Today, as a business, we have more than 200 partners worldwide and are in growth mode in Europe, Africa and the United States. By the end of 2018, we will have more than 500 partners worldwide and a 75,000-strong roster, made up of predominantly females, 35 to 55, from a middle management-plus background, who have ambition and a desire to succeed, but want a better work-life balance and the flexibility of home-working.

Our roster is catching the eye of corporate clients who are talking about moving into our shared economy, which is exciting. They have been especially impressed by the range of services we offer along with our business advisory piece.

How is your model different to other businesses providing outsourcing PA services?

Outsourcing professional services is now commonplace across industry, with administration following the trends of sectors such as IT and manufacturing. Our model is completely different to our competitors in that we’re not just building a vast group of people and services; instead our focus is quality, training and our bespoke technologies. Our success comes from continuous learning and mentoring programmes.

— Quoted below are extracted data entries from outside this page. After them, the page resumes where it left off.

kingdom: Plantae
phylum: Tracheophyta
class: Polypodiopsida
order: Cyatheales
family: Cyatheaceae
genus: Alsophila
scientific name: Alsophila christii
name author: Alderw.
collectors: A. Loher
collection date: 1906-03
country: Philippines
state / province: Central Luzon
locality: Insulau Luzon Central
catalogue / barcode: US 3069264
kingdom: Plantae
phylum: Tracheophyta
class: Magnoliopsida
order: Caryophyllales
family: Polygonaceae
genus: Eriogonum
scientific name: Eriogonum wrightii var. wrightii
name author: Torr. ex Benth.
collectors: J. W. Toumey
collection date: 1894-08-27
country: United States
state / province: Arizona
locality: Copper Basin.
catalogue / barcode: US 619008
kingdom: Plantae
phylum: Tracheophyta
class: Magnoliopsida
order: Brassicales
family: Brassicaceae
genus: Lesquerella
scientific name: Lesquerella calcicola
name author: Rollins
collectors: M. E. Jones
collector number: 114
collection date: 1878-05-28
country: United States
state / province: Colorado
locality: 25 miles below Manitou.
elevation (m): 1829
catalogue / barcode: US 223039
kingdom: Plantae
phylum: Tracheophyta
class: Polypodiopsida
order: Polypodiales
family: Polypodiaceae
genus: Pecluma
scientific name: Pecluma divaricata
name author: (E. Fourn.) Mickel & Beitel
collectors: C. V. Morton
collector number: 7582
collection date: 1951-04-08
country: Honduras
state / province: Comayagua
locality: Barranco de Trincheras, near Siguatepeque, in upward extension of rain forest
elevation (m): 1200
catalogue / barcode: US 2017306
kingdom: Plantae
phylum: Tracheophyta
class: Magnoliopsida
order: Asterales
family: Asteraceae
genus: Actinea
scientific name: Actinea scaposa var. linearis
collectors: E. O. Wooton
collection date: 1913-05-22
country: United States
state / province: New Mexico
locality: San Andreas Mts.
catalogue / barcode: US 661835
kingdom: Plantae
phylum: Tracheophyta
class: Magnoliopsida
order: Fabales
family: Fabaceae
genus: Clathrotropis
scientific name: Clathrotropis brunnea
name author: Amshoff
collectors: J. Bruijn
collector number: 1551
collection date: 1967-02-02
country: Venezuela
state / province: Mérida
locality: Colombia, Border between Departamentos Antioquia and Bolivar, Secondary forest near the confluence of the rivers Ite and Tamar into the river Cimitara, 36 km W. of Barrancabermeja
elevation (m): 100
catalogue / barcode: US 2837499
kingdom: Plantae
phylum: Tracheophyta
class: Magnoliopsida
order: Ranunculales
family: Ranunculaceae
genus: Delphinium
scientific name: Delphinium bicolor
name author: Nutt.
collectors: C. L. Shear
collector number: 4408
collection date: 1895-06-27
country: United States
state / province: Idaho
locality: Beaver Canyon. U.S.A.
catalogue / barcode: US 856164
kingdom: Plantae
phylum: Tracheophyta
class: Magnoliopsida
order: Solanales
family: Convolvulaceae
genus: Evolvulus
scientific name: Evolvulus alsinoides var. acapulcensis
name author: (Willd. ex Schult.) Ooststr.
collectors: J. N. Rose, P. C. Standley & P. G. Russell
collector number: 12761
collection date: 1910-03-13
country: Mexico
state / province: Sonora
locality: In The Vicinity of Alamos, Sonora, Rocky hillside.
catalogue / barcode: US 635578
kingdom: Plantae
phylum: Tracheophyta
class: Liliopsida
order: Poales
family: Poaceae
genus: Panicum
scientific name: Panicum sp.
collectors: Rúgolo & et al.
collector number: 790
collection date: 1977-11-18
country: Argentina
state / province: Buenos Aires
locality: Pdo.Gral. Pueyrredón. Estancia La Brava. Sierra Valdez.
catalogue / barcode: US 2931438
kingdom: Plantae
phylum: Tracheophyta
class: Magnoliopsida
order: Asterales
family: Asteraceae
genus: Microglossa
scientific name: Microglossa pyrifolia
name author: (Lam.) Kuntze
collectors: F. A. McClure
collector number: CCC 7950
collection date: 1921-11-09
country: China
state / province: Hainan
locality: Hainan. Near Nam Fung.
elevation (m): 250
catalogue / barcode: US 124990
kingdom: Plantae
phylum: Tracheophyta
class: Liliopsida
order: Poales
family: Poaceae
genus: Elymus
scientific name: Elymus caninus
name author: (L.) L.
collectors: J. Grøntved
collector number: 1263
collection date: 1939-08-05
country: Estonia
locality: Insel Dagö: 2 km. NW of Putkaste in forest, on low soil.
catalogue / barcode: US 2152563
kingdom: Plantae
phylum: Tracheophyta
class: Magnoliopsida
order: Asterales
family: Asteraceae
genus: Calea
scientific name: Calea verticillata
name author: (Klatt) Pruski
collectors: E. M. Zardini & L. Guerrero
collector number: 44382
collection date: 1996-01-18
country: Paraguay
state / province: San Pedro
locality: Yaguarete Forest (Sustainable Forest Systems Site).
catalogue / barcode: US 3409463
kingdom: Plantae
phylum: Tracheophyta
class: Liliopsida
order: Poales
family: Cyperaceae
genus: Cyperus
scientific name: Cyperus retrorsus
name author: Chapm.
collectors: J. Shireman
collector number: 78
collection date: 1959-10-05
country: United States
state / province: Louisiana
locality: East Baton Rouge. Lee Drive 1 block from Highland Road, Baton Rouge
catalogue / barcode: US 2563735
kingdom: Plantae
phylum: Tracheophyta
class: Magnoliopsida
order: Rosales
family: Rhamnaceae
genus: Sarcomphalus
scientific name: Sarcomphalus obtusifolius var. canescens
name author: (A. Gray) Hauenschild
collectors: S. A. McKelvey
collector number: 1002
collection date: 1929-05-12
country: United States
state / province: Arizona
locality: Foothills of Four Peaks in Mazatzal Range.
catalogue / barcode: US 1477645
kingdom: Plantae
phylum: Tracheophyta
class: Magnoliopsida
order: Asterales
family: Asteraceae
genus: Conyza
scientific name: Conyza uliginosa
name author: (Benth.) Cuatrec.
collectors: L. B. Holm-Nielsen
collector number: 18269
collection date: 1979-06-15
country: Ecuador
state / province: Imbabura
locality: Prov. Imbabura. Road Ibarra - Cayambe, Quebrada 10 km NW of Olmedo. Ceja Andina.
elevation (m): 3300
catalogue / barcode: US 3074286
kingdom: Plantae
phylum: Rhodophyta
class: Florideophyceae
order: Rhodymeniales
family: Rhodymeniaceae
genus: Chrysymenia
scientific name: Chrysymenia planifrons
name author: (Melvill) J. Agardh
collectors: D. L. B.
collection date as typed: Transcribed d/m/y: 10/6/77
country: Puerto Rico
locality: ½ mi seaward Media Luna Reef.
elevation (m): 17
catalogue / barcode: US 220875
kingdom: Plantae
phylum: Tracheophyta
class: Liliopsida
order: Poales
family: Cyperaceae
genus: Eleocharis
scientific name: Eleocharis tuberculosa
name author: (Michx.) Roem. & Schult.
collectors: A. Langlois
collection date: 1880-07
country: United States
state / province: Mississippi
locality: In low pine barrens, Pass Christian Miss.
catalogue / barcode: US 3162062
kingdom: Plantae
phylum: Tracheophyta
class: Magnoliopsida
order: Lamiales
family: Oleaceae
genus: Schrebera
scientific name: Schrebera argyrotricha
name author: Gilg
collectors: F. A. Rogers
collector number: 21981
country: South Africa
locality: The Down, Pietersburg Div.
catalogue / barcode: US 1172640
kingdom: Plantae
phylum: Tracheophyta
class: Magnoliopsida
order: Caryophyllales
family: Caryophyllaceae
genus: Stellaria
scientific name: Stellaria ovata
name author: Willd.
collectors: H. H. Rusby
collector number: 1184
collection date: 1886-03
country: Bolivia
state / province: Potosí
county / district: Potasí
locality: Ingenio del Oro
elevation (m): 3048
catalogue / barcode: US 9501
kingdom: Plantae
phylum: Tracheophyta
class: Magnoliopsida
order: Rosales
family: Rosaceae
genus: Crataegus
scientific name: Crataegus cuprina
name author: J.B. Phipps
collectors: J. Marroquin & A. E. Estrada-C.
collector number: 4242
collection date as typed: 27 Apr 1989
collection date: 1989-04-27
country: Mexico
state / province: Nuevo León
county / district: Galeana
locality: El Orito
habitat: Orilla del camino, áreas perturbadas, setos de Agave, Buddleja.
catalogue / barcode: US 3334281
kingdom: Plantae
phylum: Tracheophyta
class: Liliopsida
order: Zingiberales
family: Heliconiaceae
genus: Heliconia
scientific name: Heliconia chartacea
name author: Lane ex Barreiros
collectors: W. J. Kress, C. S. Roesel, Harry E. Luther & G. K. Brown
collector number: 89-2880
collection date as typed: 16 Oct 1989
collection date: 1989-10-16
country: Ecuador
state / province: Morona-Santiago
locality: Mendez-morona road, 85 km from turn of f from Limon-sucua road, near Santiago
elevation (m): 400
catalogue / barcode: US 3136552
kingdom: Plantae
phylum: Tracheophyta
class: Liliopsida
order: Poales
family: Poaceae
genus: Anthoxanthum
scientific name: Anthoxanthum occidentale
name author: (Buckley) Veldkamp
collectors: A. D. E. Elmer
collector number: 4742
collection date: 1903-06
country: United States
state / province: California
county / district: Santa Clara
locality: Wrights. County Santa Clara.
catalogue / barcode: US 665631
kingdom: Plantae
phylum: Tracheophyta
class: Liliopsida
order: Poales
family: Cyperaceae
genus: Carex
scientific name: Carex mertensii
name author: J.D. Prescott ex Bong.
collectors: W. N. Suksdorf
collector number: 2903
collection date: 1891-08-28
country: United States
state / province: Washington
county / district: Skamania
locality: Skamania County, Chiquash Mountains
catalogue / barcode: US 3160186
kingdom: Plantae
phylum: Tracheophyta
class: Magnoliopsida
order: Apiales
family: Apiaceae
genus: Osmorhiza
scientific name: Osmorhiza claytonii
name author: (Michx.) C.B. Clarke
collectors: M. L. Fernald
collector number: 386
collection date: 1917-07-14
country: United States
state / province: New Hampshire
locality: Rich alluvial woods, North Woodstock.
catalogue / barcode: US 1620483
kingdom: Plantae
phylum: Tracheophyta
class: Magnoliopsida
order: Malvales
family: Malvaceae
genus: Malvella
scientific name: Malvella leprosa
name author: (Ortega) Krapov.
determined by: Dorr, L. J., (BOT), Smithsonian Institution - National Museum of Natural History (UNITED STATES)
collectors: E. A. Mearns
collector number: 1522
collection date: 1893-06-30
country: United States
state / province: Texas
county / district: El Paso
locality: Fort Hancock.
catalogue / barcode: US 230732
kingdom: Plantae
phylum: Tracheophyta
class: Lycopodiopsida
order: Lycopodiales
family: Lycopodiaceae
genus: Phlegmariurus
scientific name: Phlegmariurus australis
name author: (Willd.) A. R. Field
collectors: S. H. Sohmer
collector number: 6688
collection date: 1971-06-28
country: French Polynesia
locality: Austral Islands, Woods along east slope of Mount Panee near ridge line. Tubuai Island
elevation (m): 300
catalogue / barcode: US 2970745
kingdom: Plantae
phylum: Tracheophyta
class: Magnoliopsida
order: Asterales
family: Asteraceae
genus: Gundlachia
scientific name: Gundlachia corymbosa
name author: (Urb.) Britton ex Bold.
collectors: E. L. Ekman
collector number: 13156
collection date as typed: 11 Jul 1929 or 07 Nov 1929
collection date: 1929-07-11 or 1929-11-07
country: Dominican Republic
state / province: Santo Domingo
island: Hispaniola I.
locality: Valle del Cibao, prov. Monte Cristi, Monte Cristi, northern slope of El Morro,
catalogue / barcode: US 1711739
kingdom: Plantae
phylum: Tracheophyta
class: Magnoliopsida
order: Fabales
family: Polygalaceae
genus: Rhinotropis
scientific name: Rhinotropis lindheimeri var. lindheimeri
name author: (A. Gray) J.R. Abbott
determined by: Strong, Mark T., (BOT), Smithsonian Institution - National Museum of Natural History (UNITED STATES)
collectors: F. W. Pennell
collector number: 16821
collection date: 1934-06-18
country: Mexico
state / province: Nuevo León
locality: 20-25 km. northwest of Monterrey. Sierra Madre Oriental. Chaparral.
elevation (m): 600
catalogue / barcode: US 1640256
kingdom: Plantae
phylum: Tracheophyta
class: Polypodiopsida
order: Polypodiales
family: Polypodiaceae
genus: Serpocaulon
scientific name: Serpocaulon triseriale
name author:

SmartPA’s focus is quality, training and bespoke technologies. Our success comes from continuous learning and mentoring programmes

Our talent force continues to grow exponentially; it’s quite a phenomenon. We’ll have more than 500,000 on our roster by 2020. These are really powerful numbers that even the largest resource companies would struggle to compete with. We support thousands of businesses worldwide, so our SmartPAs aren’t just sitting in one organisation supporting one ethos, they’re managing multiple businesses across multiple sectors. For this reason, our intelligence, training and continuous learning are pivotal going forward. Ultimately, this is what sets us apart as market leaders in the provision of virtual personal assistants and business support services.

Has a sharing economy always been part of your vision?

Simply put, yes. The working trends of today are changing so dramatically. For example, only a few years ago, one of our large corporate clients based in America wouldn’t allow its employees to work from home and actually had to adapt its policy to accommodate the introduction of SmartPA. Since then we’ve seen even more significant changes in the global workplace, with home-working and the telecommute becoming much more prevalent. This really lends itself to SmartPA’s sharing-economy model.

But even before the emergence of these trends, we identified a need and built our business strategies, growth plans and investments accordingly.

Much like the mobile phone, SmartPA was laughed out of court by investors who didn’t buy into our vision. It was a space that was continuously ignored, with a whole gap of learning, development and technology which SmartPA has now plugged. It’s great for us to now witness our vision come to fruition.

Businesses of all sizes, from one-man bands to large global corporations, are tapping into our sharing economy and our full spectrum of administrative and business support services alongside some of our more specialist offerings, such as translation, book-keeping, marketing and social media management, with packages starting from as little as £500 a month for full-time support.

Issues relating to women in the workplace, including equal pay and representation, have been in the spotlight recently. With more than 90 per cent of your talent pool female, how important are these issues to you?

We care passionately about getting women back to work and fighting for equal pay. We see how unfairly women are treated when re-entering the marketplace after a period of absence, and how their advancement is sadly still restricted in certain industries and organisations. Women struggle more than men to get back to their pre-break level and have to fight so much harder for something that is simply right and fair.

This year we’re providing nearly £2 million-worth of free training to women in less fortunate places across the world. By the end of 2018, we will have helped support more than 500 women worldwide back to work, around 80 per cent of whom will be earning more money than when they were working full-time and commuting into cities. As the sharing economy continues to grow, this number will turn into thousands. We’re really proud of that.